» **DOCUMENT EXCERPT**
Saturday, March 24, 2007

Lesson 83~mussings~

Lesson 83:
My only function is the one God gave me… means I cannot have conflicting goals. When first looking at these ideas; on this particular topic, I thought, “Is there such a thing as no conflict, is it possible?" I didn't see how. Within this so-called life, all goals conflict with something: if I want this, I can’t have this as well, at least at the same time, or I must sacrifice effort and time, etc. to accomplish the goal. Is there any goal of this world that isn’t set up this way? As long as choices are many and about form… where ‘world' trade is one of sacrifice for specialness~ conflict is inevitable.
However, the correction to all conflict has already been accomplished and the Holy Spirit within my mind holds the memory of this correction. Forgiveness is the function God has given me~ the mechanism by which I let go all judgment, and allow all differences to dissolve into the One purpose. This purpose has shown me that God’s plan is that, truly, all things do work together for good… With one purpose only, I am always certain what to do, what to say and what to think. All doubt disappears as I acknowledge that my only function is the one God gave me.

» **WHAT YOU SHOULD DO**
Reproduce the Lesson 83 reflection verbatim from "Saturday, March 24, 2007" to "conflict is inevitable.". The material that follows comes from a separate source and has no connection to the Lesson 83 reflection.

» **EXTRACTED INFORMATION**
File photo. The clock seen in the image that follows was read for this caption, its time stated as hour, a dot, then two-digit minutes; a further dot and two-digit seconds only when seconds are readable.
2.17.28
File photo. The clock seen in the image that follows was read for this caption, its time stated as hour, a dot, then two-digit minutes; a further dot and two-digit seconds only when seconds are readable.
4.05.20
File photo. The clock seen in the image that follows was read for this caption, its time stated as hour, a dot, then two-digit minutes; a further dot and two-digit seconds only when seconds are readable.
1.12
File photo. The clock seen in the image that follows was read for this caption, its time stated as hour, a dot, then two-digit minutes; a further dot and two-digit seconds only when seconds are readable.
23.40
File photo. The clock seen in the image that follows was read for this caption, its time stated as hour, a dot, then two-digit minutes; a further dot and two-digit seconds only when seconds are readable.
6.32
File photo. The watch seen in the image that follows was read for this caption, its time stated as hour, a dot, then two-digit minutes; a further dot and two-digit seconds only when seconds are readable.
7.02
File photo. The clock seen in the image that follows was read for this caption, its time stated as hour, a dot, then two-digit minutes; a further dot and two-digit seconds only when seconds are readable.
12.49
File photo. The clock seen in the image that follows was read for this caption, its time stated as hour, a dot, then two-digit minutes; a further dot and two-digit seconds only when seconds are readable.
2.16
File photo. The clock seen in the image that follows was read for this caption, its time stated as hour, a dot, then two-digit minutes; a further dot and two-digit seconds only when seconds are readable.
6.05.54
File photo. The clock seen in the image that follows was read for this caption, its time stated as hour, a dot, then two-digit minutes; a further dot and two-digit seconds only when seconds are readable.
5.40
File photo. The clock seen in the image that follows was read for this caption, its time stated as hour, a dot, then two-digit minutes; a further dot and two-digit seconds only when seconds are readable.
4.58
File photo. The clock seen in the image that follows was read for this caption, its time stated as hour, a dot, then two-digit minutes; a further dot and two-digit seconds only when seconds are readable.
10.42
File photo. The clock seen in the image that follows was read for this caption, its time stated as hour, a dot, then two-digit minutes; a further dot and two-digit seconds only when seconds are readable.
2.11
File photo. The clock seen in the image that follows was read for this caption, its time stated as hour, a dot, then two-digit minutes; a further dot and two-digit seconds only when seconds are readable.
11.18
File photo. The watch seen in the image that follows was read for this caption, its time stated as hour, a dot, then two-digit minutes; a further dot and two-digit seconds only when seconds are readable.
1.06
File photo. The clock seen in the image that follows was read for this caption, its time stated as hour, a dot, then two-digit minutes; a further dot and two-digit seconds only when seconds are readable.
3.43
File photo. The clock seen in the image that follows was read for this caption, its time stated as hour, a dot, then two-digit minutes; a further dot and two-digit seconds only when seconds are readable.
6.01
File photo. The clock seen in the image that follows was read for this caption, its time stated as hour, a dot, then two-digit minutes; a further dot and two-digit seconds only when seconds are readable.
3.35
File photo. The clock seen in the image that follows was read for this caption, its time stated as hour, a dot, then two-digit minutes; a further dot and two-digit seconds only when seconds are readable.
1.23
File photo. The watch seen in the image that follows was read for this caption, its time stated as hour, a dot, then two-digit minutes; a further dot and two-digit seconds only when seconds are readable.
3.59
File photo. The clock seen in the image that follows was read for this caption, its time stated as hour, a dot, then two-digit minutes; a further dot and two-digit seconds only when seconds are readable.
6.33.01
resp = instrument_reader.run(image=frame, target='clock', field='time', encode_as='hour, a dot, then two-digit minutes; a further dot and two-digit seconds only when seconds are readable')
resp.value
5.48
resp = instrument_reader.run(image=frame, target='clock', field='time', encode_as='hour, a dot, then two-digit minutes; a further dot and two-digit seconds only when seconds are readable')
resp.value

» **FULL ANSWER**
Saturday, March 24, 2007

Lesson 83~mussings~

Lesson 83:
My only function is the one God gave me… means I cannot have conflicting goals. When first looking at these ideas; on this particular topic, I thought, “Is there such a thing as no conflict, is it possible?" I didn't see how. Within this so-called life, all goals conflict with something: if I want this, I can’t have this as well, at least at the same time, or I must sacrifice effort and time, etc. to accomplish the goal. Is there any goal of this world that isn’t set up this way? As long as choices are many and about form… where ‘world' trade is one of sacrifice for specialness~ conflict is inevitable.